Step Two: Pre-sprout
|See the tiny roots? This wheat is ready to plant.|
Drain and thoroughly rinse the soaked wheat. Then, put the wheat back in the jar you soaked it in or in a sprouter. I used my handy, dandy Victorio 4-Tray Kitchen Seed Sprouter. Keep the wheat in a cool location out of direct light. Rinse and drain the wheat every 8-12 hours until you see tiny roots on your wheat. It only took 12 hours before I was ready to proceed to the next step.
Step Three: Plant
|Wheat seed planted|
I poured in enough vermiculite to create an 1" layer in the bottom of the nursery flat. Then I added water, stirred, and added more water until the vermiculite was uniformly damp. I also added a little organic liquid kelp fertilizer to this initial watering. Next, I spread the sprouted wheat evenly across the top and spritzed the seeds with water from the spray bottle.
Important detail: After you spray the seeds, take the extra nursery flat and place it upside down to form a tent over the top of the tray. You want the wheat to grow tall quickly and the darkness is the way to do it. The drain holes in the bottom of the the nursery flat also provide ventilation to avoid mold problems.
Step Four: Water twice daily and watch in amazement
It won't take long before the seeds shoot up. And, unlike my previous attempt, there was absolutely no boozy smell associated with it. All I did was spray the tray evenly with water twice a day.
I kept the tray inverted over the wheat grass until day four when the grass was about two inches tall. Now it is time to give the wheat grass a sunny place to grow. I also began watering from the bottom, pouring enough water into the bottom holding tray to last a full 24 hours.
|Day Five: Greening and growing!|
|Day Seven: First harvest|
After seven days' worth of growth, I cut the wheat grass back to about 1". I could have just given the entire tray to my birds and let them have at it, but I wanted to see if I could coax additional growth out of the same planting. I was indeed able to get two more cuttings before I threw the remaining mass of roots and vermiculite (and fruit flies, but more about that in a bit) out into our garden.

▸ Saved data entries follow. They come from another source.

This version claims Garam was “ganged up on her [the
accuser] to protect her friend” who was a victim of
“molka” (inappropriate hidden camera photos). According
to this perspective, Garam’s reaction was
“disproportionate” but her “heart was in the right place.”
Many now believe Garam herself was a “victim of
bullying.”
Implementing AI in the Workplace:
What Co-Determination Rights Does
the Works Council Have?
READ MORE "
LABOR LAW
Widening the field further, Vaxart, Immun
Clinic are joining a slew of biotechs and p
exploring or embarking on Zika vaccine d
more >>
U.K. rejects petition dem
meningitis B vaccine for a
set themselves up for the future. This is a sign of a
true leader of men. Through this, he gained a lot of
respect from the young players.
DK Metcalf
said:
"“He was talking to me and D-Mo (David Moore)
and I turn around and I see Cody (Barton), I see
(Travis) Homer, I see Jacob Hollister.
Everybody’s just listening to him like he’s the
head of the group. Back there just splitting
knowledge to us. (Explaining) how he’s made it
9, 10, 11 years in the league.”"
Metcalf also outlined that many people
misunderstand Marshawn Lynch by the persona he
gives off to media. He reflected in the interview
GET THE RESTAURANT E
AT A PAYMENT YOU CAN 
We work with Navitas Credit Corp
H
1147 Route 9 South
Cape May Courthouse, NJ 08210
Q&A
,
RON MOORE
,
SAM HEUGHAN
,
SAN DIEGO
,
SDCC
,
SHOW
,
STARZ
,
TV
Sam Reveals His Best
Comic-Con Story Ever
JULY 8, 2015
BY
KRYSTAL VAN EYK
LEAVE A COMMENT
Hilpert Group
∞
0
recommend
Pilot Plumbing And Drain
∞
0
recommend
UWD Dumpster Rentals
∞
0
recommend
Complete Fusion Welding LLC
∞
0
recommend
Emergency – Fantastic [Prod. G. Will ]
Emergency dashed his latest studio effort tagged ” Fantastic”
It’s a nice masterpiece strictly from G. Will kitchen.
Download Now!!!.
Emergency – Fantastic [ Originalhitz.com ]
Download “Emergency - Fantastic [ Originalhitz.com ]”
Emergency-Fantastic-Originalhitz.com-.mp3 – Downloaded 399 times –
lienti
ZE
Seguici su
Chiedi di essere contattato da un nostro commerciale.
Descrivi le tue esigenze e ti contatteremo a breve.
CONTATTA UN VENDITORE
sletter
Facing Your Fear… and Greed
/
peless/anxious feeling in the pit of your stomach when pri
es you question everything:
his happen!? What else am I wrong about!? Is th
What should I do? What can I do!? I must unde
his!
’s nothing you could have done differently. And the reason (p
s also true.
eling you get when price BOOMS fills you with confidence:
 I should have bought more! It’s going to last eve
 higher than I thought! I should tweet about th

And what was the verdict on wheat grass from the feathered community?
|Chickens love wheat grass|
|So do ducks|
There's just one problem I encountered during this little experiment: a massive infestation of fruit flies! I'm talking giant, biblical plague-proportion of fruit flies. Every time I would open the lid to spritz the grass, a cloud of flies launched into my face. By the end of the first week, I had generations of flies living in the wheat grass. Even covering my kitchen counters with multiple tried and true apple cider vinegar traps only put a slight dent in the population. It's been a week since I removed the wheat grass trays (as well as all fruit and other food sources) from my kitchen and I'm just now noticing a sharp decline in the numbers of fruit flies.
I've promised my incredibly patient (albeit slightly frustrated) Hubby Dear that I'll wait a bit before I try sprouting wheat again, but you can bet that I'll do it. Growing wheat grass is only slightly more complicated than alfalfa sprouts, but you get so much bang for your buck. I'm really looking forward to having a continual supply of fresh greens for my birds.... if I can keep those darn fruit flies away, that is.